An article published in the journal “Nature Astronomy” reports a series of measurements of the temperature of comet 67P/Churyumov-Gerasimenko’s nucleus obtained thanks to ESA’s Rosetta space probe’s VIRTIS instrument. A team of researchers led by Federico Tosi of the National Institute of Astrophysics’ Space Astrophysics and Planetology Institute in Rome, Italy, used the infrared images captured by VIRTIS to generate thermal maps from which they obtained the temperatures reconstructing the daily and seasonal variations but also the ones related to its morphological characteristics and the chemical-physical characteristics of the top surface layer.
The Rosetta space probe mission ended on September 30, 2016 with its landing on the surface of comet 67P/Churyumov-Gerasimenko and its destruction due to the fact that it wasn’t designed to land. The maneuver was programmed only because Rosetta had reached the end of its mission. However, the enormous amount of data collected keeps on getting analyzed, in this case the infrared images captured by the VIRTIS (Visible InfraRed and Thermal Imaging Spectrometer) instrument between August and September 2014, about a year before it reached perihelion.
The image (Courtesy Tosi et al. All rights reserved) shows a comparison between the temperature detected on the surface of comet 67P/Churyumov-Gerasimenko on August 22, 2014, in panel a, and the one simulated using a thermophysical model that assumes a top layer of the surface dominated by dust and minimal sublimation projected on a model of 3D digital shape of the nucleus, in panel b. Panel c shows the difference between the measured values and the ones derived from the simulation in which green shows an agreement. In the moment of maximum sunstroke there’s a shadow of the small lobe of the nucleus on the big lobe.
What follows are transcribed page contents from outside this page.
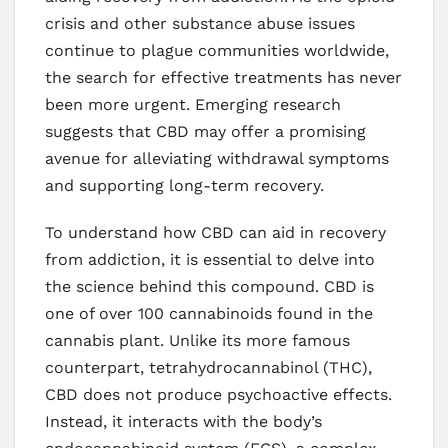
crisis and other substance abuse issues
continue to plague communities worldwide,
the search for effective treatments has never
been more urgent. Emerging research
suggests that CBD may offer a promising
avenue for alleviating withdrawal symptoms
and supporting long-term recovery.
To understand how CBD can aid in recovery
from addiction, it is essential to delve into
the science behind this compound. CBD is
one of over 100 cannabinoids found in the
cannabis plant. Unlike its more famous
counterpart, tetrahydrocannabinol (THC),
CBD does not produce psychoactive effects.
Instead, it interacts with the body’s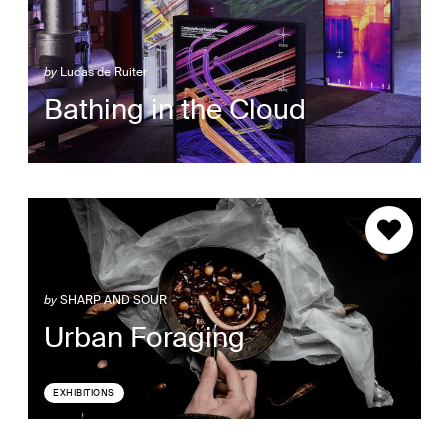
by
Lucas de Ruiter
Bathing in the Cloud
by
SHARP AND SOUR
Urban Foraging
EXHIBITIONS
The average temperature detected in the period examined was approximately 213 Kelvin, -60° Celsius, but some areas were warmer, reaching -43° Celsius. This is due to a phenomenon called self-heating which occurs in sinking of the surface where the internal walls reflect heat. That discovery was surprising because comet 67P/Churyumov-Gerasimenko reflects only 6% of sunlight so it approximates a so-called black body. The analysis of the data showed that the anomalies were concentrated in the neck of the nucleus, the area that joins the two lobes. The presence of a few millimeters of dust and a minimal sublimation of volatile materials may be at the basis of self-heating.
Other variations were detected when the two lobes generate shadows at the maximum sunstroke. The resulting thermal stress can fragment the materials on the surface. To better understand the situation, the researchers studied in particular the region of the comet 67P/Churyumov-Gerasimenko called Imhotep, which tends to be smooth and without shadows with the consequence that self-heating is limited.
Data from another instrument, MIRO (Microwave Instrument for the Rosetta Orbiter), were also examined because it could detect temperature at greater depths. The only plausible explanation seems to be that the top centimeter on the surface is composed mainly of non-compact dust.
Eight months later comet 67P/Churyumov-Gerasimenko was much closer to the Sun but the temperatures detected by the VIRTIS instrument didn’t increase as predicted in the presence of a surface layer composed mainly of dust. This was explained by the changes that occurred following the approach to the Sun, which brought more and more volatile materials to the surface.
Angelo Zinzi of the Italian Space Agency’s SSDC (Space Science Data Center), one of the authors of this research, pointed out that he and his colleagues had to develop a system to visualize data directly on comet 67P/Churyumov-Gerasimenko’s nucleus shape because its shape made it difficult to analyze them with a classic 2D projection.
The excellent quality of the data collected by the VIRTIS instrument allowed to obtain these accurate temperature measurements on the surface of comet 67P/Churyumov-Gerasimenko. They help to understand the processes taking place on a comet in its period of activity and among other things imply that under the upper layer of its surface it is still more or less intact.